• Work required: As the answer, give exactly the lines of the records below from the one with "the complete docu" through the one with "Conshohocken | M P", ends included and pictures left out.

[Saved entries]
########################################

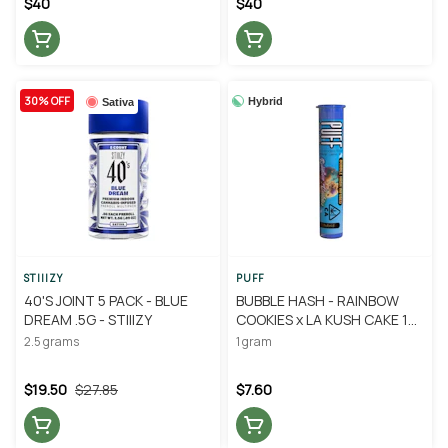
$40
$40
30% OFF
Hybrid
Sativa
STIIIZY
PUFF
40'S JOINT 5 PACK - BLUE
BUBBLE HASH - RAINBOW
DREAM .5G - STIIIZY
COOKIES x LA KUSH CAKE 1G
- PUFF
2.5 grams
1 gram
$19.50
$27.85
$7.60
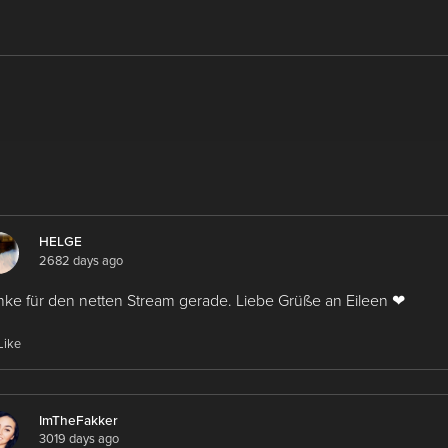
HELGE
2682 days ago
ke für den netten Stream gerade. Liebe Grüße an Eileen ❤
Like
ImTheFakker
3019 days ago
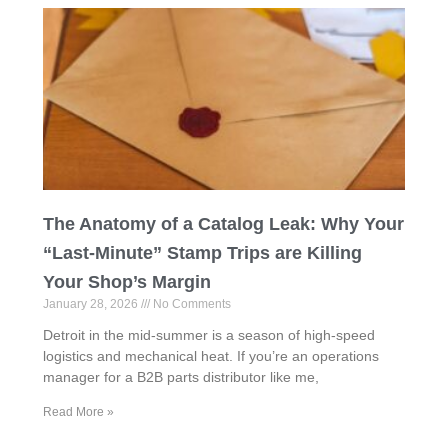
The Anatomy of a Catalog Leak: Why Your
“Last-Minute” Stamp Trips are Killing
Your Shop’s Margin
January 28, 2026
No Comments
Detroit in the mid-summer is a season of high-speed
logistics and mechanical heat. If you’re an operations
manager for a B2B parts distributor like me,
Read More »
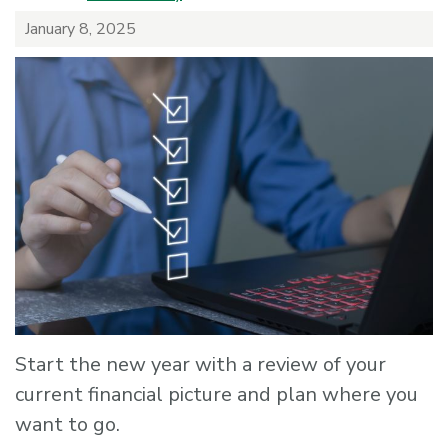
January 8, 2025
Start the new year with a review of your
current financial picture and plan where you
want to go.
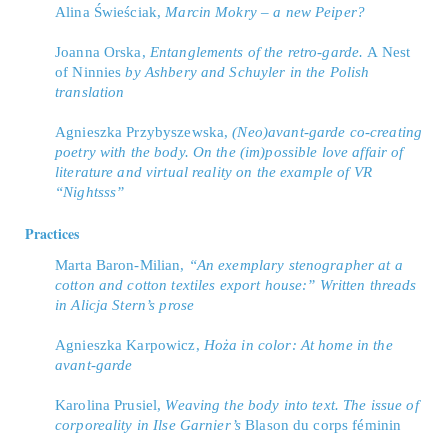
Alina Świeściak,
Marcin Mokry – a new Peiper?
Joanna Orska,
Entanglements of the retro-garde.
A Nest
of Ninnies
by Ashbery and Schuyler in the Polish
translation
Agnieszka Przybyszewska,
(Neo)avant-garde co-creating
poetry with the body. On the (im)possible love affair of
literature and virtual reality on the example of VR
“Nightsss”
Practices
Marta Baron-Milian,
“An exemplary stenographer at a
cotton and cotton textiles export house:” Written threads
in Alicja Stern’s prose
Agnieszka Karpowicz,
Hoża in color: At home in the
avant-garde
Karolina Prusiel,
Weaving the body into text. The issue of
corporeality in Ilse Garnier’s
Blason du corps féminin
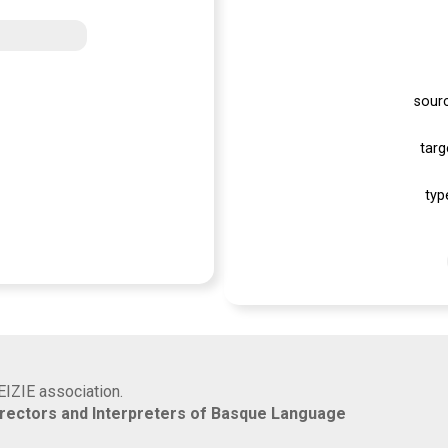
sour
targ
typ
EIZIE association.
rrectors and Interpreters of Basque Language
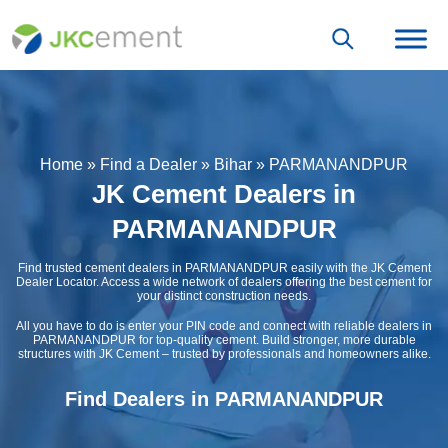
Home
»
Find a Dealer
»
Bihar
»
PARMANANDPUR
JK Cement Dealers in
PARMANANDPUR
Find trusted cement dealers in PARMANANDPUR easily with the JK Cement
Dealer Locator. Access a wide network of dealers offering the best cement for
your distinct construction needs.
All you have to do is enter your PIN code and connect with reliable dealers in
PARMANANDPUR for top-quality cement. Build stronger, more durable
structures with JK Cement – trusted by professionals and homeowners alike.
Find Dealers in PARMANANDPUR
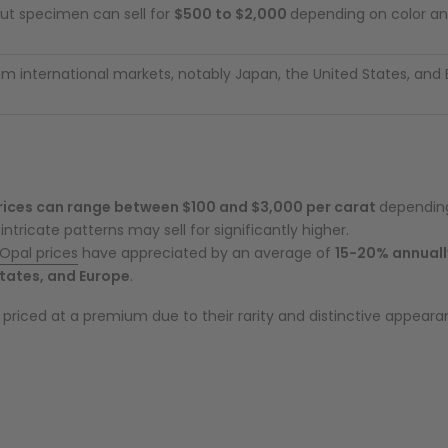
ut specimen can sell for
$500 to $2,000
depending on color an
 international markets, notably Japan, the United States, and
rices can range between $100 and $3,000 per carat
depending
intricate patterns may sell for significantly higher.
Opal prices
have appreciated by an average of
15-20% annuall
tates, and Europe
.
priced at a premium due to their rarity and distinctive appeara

########################################

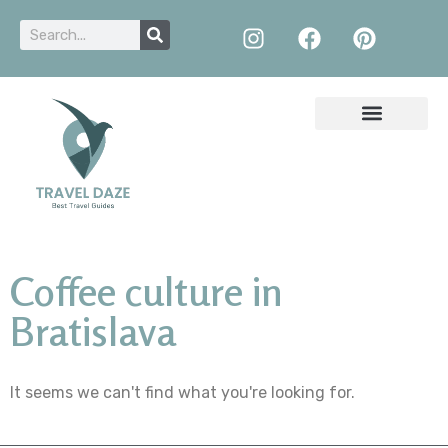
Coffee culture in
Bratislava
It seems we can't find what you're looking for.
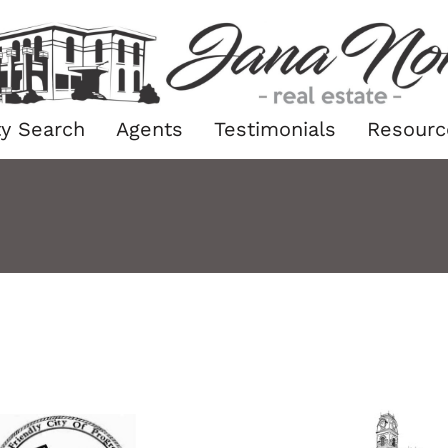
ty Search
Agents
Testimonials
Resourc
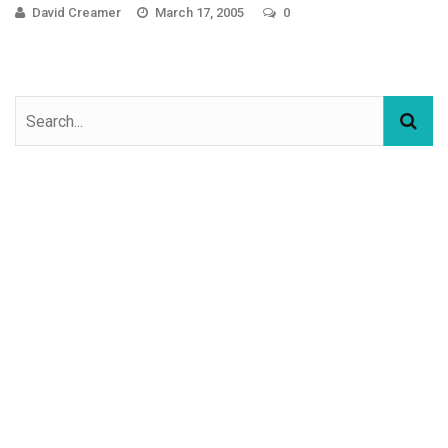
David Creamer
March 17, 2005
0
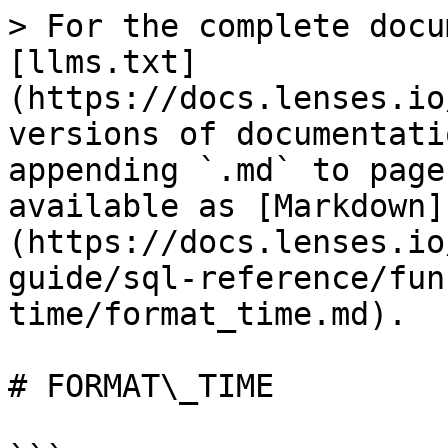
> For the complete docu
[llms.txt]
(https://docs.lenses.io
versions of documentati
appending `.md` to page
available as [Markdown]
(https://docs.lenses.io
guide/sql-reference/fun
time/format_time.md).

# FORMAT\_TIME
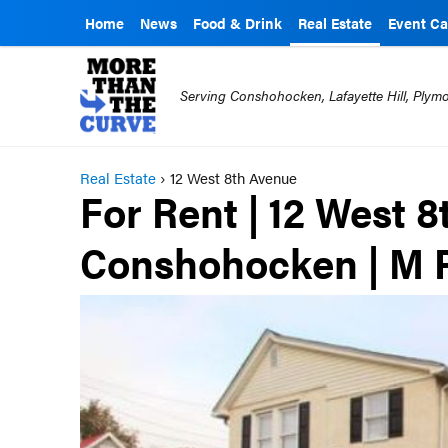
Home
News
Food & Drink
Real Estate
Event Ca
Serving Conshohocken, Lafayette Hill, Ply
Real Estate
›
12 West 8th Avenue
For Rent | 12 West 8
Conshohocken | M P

########################################

• Output for this task:
> For the complete docu
[llms.txt]
(https://docs.lenses.io
versions of documentati
appending `.md` to page
available as [Markdown]
(https://docs.lenses.io
guide/sql-reference/fun
time/format_time.md).

# FORMAT\_TIME
Home
News
Food & Drink
Real Estate
Event Ca
Serving Conshohocken, Lafayette Hill, Ply
Real Estate
›
12 West 8th Avenue
For Rent | 12 West 8
Conshohocken | M P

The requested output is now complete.